The deeper problem is that the candidates don’t impress. The most famous/notorious of them is Andrew Yang whom everyone has heard of—already a huge advantage. But Yang is a disaster in a nightmare on the way to a debacle. He has shown himself to be clueless about New York and its residents, admits to never having bothered to vote here until now, has committed gaffe after embarrassing gaffe, and is thoroughly in the tank for the plutocrats who are destroying the city. He also is a billionaire—disqualifying in itself.

Another candidate comes from the banking industry: um, no.

Kathryn Garcia ran the sanitation department under De Blasio and got snow off the streets competently. Does that mean she can run the city? Who knows?

Dianne Morales has good politics and a dubious record. Her staff just went on strike, and her flip-flop on charter schools does not inspire confidence.

Maya Wiley was largely unknown before the race and staked out the “reform” or progressive position. Then she jumped all over the debatable accusations of sexual misconduct against a fellow candidate, demanding that he quit the race based on the allegations of something that occurred 18 years ago. She picked up AOC’s endorsement last week, which should help. But given the city’s sharp uptick in violent crime, her pitch to scale back the city’s insanely bloated police budget probably has only a limited constituency.

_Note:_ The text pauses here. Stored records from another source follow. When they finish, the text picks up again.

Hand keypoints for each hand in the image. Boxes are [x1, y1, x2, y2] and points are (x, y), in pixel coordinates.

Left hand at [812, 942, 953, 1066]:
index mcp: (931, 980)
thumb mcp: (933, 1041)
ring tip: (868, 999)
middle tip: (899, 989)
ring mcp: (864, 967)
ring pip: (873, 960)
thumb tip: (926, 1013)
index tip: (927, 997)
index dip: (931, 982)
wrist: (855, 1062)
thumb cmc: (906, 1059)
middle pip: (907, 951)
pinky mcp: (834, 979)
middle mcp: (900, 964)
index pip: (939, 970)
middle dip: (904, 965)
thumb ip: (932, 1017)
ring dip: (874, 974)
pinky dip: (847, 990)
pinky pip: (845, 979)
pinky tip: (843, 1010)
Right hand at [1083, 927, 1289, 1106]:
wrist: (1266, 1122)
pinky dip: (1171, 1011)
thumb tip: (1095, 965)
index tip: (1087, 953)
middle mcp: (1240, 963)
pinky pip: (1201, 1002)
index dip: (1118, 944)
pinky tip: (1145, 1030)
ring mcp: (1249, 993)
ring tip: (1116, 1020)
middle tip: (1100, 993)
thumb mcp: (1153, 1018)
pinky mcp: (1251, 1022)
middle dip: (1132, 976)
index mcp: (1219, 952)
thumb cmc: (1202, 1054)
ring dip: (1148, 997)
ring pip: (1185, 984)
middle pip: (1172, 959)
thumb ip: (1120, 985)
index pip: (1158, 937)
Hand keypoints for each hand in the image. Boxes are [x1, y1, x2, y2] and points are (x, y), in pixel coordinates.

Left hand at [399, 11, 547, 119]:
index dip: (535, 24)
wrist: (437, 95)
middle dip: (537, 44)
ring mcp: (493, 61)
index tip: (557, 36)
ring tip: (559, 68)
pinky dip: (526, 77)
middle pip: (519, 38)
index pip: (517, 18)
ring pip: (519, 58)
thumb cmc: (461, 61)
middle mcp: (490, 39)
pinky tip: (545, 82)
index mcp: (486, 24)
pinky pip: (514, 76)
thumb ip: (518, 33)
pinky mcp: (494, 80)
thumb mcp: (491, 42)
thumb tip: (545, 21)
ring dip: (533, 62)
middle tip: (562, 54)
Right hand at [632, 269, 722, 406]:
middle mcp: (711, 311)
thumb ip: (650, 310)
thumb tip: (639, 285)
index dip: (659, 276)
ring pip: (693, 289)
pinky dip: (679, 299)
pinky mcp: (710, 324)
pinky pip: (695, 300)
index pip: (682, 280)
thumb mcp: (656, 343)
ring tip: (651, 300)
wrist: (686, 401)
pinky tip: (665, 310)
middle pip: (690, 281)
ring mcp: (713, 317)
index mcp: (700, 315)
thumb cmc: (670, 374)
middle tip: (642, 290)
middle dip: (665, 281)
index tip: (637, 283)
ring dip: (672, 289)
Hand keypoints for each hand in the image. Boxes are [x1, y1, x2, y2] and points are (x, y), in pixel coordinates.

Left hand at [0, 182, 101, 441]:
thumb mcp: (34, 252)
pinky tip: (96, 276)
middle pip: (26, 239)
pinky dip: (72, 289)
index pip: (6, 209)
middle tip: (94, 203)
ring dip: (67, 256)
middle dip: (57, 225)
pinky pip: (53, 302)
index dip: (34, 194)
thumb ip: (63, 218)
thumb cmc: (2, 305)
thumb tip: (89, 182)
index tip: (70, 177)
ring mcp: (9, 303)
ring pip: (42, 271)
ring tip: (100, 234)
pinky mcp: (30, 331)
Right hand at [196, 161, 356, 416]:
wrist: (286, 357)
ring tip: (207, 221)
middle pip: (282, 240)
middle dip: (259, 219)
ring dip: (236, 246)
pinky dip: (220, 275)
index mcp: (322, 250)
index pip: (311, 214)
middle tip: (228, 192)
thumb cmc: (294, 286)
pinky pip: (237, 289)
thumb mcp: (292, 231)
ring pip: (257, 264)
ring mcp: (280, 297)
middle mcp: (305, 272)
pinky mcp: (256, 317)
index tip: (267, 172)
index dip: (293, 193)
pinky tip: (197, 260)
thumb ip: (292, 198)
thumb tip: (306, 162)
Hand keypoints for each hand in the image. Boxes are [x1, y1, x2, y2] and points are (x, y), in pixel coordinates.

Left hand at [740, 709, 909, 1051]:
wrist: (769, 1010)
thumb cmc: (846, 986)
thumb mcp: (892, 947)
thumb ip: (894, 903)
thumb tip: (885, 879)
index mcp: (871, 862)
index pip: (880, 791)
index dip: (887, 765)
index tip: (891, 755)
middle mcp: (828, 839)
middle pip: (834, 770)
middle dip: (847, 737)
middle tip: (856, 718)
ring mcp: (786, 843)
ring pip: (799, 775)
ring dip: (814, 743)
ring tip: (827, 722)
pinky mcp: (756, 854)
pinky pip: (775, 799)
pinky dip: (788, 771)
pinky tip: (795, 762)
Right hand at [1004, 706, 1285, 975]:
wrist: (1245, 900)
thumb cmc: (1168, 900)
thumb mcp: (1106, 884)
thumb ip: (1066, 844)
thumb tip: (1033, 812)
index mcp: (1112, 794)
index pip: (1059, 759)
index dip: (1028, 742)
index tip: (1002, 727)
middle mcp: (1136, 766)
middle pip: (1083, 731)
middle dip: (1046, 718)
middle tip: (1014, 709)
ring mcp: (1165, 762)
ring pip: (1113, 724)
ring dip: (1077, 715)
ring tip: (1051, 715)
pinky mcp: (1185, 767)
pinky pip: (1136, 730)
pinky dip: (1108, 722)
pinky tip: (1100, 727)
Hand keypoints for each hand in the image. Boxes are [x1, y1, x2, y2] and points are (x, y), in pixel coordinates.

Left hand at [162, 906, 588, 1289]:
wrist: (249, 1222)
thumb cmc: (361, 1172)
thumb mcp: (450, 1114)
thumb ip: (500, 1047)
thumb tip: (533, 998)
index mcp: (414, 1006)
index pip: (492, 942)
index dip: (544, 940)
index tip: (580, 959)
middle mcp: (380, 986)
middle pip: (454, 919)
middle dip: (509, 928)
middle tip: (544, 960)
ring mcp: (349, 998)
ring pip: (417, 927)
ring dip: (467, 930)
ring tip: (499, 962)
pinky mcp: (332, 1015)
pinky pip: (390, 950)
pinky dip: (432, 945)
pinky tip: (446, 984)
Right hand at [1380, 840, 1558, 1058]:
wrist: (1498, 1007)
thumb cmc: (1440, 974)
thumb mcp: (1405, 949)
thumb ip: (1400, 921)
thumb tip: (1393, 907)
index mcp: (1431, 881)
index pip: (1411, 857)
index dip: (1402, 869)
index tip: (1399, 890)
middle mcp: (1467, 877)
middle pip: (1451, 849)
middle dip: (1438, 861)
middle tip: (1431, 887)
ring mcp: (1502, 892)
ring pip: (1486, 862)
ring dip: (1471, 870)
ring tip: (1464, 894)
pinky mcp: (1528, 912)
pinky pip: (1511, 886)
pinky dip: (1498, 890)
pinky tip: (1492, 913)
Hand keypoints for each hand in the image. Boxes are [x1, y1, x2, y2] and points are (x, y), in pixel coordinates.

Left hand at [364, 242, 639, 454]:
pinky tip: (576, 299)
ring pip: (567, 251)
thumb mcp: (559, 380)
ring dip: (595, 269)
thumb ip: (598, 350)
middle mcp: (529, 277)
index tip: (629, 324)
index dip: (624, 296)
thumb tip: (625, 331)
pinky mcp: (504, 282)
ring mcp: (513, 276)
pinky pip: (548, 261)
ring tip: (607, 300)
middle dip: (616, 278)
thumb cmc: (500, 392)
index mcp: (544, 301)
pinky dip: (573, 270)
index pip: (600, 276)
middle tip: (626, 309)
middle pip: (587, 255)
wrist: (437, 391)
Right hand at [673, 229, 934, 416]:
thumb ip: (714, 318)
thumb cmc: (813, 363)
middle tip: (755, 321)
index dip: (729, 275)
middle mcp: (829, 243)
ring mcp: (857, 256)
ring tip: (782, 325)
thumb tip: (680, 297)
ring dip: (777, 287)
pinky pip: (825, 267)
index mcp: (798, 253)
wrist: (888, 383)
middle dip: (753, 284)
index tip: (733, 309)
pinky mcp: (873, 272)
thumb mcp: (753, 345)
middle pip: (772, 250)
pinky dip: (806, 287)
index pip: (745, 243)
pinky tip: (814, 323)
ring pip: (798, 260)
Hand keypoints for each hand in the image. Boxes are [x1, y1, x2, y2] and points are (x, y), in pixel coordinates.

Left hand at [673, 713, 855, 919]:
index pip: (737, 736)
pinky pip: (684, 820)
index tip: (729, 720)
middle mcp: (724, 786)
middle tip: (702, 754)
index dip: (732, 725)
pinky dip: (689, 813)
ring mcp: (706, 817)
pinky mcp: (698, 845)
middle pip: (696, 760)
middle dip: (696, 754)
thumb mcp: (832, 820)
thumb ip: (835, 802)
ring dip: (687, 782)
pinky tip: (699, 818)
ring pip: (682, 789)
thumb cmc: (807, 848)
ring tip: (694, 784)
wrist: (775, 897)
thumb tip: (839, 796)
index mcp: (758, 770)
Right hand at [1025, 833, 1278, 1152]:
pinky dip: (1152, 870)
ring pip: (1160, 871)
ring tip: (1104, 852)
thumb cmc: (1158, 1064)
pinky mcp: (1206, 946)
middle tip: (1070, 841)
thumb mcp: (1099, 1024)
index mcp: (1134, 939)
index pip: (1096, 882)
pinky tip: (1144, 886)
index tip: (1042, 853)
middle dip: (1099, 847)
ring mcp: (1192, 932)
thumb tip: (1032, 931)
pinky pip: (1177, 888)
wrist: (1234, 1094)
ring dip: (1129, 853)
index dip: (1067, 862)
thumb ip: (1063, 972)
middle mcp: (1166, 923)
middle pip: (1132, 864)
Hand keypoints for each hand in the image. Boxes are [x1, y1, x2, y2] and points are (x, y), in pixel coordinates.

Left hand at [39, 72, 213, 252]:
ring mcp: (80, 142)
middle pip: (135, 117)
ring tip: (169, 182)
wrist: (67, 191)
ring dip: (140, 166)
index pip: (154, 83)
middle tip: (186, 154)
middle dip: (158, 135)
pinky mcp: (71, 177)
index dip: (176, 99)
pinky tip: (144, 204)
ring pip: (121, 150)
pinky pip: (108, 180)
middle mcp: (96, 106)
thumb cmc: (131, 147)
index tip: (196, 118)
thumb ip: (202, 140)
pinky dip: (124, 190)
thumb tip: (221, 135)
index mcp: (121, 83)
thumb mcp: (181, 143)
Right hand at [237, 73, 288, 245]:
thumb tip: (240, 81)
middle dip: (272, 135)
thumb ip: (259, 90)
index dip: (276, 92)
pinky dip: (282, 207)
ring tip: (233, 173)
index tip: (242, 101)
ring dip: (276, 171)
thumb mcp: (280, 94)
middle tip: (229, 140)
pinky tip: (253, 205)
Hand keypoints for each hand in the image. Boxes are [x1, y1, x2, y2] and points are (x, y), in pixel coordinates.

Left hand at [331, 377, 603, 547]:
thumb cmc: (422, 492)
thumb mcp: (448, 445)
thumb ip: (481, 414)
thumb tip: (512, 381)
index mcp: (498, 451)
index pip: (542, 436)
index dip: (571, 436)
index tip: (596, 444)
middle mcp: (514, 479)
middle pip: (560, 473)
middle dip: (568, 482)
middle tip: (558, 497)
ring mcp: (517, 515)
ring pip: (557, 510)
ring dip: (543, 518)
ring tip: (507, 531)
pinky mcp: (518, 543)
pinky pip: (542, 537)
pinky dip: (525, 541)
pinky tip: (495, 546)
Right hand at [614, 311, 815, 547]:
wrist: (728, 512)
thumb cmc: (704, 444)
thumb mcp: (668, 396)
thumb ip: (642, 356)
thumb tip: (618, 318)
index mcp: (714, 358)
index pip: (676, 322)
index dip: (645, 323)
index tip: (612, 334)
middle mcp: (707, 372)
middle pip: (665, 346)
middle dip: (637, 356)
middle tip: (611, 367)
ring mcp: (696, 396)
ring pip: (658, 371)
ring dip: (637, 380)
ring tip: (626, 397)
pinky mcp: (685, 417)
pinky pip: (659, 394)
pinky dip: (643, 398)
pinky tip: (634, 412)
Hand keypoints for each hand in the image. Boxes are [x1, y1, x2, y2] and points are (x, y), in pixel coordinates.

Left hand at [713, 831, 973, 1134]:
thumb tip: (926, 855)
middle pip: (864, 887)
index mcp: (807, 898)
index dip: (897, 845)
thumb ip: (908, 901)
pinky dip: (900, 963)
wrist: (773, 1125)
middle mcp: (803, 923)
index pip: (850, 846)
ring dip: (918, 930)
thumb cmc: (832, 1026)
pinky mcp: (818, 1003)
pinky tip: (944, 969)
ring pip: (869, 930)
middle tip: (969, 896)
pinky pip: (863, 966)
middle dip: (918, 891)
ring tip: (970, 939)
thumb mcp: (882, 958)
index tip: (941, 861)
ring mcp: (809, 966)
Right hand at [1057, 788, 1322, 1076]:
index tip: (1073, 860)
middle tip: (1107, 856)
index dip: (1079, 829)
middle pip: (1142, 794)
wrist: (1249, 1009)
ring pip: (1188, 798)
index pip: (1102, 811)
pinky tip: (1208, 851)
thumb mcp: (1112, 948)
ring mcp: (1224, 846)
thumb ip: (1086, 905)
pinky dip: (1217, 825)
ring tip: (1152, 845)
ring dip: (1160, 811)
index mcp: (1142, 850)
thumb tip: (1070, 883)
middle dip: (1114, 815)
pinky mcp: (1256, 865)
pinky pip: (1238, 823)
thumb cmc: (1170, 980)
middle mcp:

Scott Stringer is that candidate beleaguered by two accusations of impropriety, one dating from 1992. He was considered a front-runner and represented a progressive tendency; he even won the endorsement of the Working Families Party (since withdrawn). Stringer is such a classic pol that he sounds machine-generated, always ready with an answer for any policy question. With him out of the picture, the field is wide open for the favored candidates of the city’s two power centers: the Real Estate Board and the cops. I can’t help speculating that there’s a connection with the late-campaign accusations about his personal behavior. Maybe he’s a creep, but the facts of the case(s) are apparently of no general interest—for most people the accusations are enough.

Eric Adams is gleefully receiving real estate cash and must have done their bidding as Brooklyn borough president to make them so happy. But he is a former cop who drew a lot of ire from the top brass during his time there, which makes him interesting as someone who might not be intimidated by them. His record on financial probity is disturbing, but at least he’s not Yang.

Shawn Donovan, housing secretary under Obama, airs ads in which he stands next to the former prez, or, alternatively, Michelle. We are supposed to forget that 8 million people lost their homes to foreclosure under Obama’s presidency while Donovan ran the housing portfolio. Not what I would call an impressive CV.

We’re basically voting the way we would swing at a piƱata: blindfolded and hoping to land a blow that results in candies for all. We really have no idea how any of them would perform in office, and maybe it doesn’t matter too much anyway. None of them will dare to challenge the entrenched powers that be unless the populace is suffering enough and up in arms enough to force them to do so. That will mean much more than the complicated levers we will pull on June 22.